The drug probably would have never been tested in cats, if it wasn’t for a researcher of UC Davis, Niels Pedersen. Mr. Pedersen, avid cat lover, was working at a primate center doing research. Through his work with primates, he came into contact with Gilead. Being intrigued with the uncurable FIP, he asked the company to sent him a library of drug candidates for testing against FIP. Two of the tested molecules showed a marvelous result, remdesivir and a closely related compound GS-441524.

Gilead, patentee of remdesivir, went on to protect the use of remdesivir and GS-441524 against FIP in 2017 (see

US10682368 (B2)

). The research team headed by Pedersen was ecstatic: the cure for FIP was near! Or was it not? Despite the clinical success, Gilead refused to license the drug for use in cats. While remdesivir and its related cousin was being tested in cats, Ebola was ravaging West-Africa. Remdesivir, being an antiviral compound, showed promising results against Ebola. As Gilead anticipated FDA approval for its drug in these Ebola patients, it worried that a parallel pathway for regulatory approval in cats would hamper its ambitions in human patients. Indeed, any adverse effects shown in cats could have an impact on the drug approval of remdesivir in humans as well. Gilead, not willing to take such risk, froze the cat project, much to Pedersen’s disappointment. He still published his findings in 2018 and 2019 (https://pubmed.ncbi.nlm.nih.gov/30755068/).

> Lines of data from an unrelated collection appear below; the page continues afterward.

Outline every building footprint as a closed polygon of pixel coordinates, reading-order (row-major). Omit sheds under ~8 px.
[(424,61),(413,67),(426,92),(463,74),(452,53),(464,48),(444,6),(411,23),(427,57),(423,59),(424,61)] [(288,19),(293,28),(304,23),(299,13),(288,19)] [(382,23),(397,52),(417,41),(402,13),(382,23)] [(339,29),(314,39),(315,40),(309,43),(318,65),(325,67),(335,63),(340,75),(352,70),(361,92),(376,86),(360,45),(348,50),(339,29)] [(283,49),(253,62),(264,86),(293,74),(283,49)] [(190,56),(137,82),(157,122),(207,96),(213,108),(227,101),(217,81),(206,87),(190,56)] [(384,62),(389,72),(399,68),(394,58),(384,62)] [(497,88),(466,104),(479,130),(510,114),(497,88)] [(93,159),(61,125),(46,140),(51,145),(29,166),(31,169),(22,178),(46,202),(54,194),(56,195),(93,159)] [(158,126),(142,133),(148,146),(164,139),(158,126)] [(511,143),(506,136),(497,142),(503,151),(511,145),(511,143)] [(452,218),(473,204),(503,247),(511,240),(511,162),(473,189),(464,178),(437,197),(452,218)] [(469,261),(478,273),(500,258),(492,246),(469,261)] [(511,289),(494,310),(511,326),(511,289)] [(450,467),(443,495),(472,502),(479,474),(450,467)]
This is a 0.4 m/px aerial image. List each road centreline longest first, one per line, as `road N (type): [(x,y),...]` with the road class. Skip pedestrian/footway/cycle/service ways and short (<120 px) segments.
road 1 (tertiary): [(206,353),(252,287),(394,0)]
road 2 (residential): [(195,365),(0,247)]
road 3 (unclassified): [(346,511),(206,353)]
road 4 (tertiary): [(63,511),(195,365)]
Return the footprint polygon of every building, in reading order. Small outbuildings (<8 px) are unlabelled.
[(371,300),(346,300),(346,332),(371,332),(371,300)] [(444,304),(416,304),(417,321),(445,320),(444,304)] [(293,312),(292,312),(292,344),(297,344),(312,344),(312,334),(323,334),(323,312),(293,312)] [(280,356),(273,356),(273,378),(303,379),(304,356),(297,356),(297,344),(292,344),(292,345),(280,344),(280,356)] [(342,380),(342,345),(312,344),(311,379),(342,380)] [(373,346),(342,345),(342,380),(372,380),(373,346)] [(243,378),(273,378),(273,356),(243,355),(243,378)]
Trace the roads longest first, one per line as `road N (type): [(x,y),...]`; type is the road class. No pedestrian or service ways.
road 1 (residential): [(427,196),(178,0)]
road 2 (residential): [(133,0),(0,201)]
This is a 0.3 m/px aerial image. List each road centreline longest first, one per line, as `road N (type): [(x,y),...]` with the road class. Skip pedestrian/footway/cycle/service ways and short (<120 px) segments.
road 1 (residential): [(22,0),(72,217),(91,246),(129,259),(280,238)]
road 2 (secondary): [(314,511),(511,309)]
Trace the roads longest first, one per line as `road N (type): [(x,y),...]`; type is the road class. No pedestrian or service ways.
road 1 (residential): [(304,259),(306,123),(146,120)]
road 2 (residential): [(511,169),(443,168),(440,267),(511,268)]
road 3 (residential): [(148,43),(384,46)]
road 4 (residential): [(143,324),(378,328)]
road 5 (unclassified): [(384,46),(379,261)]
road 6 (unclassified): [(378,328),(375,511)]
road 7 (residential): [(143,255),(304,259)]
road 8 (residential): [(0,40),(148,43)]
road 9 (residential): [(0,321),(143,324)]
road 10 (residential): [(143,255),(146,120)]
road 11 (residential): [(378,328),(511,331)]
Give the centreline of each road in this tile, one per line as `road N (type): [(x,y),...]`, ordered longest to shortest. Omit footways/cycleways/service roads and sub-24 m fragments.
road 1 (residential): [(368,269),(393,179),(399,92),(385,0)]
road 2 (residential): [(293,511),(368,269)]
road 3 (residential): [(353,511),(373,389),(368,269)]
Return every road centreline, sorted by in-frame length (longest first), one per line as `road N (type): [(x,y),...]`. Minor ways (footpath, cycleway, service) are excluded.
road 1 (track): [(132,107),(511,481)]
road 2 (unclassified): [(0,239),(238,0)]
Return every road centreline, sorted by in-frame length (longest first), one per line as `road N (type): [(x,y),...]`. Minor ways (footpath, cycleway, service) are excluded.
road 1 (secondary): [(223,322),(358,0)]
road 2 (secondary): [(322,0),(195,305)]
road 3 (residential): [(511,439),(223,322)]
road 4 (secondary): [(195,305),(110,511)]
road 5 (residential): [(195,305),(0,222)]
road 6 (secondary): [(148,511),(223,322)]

These publications sparked interest from China. China has a large pharmaceutical industry and one Chinese manufacturer sought to obtain a license from Gilead. They failed, but started to produce and selling the drug anyway. Enter the remdesivir black market, a world of shady Facebook groups, expensive vials and the occasional parasites, preying on desperate cat-parents.

The recent renewed interest in remdesivir as treatment for COVID-19 may either help or worsen the FIP case. If Gilead gets proper FDA and EMA approval for COVID-19, it may become possible for vets to use it legally, as extra- or off-label in cats. However, the WHO issued in November 2020 a conditional recommendation against the use of remdesivir, based on own trials conducted. This could hamper further clinical approval of the drug.

So what’s next for cats who have fallen in the hands of FIP? Should their humans really resort to the black market? For now, that seems indeed to be the case. During this pandemic, there has been much chatter about forcing pharmaceutical companies to share their knowledge and products with other parties, under the so-called compulsory license regime or patent pools. Vaccine producer Pfizer recently got into the eye of a storm in The Netherlands, for not willing to share the details about their COVID-19 vaccine. Under the compulsory license regime, governments can force patentees to share their intellectual property with others. The latter will pay a license fee for the use of the intellectual property. Many countries have regulations in force that allow these compulsory licenses when dealing with a human health crisis.

Unfortunately, such regulations do not exist in the framework of deadly diseases in animals. Although to my knowledge never been challenged, the compulsory license regimes seem to be restricted to cases linked to human health only. Gilead can thus not be forced to allow its use of remdesivir or closely related drugs against cat corona. For now, the force is with Gilead, and not with our feline friends.

And what about my colleague’s cat? She’s doing much better, thanks for asking.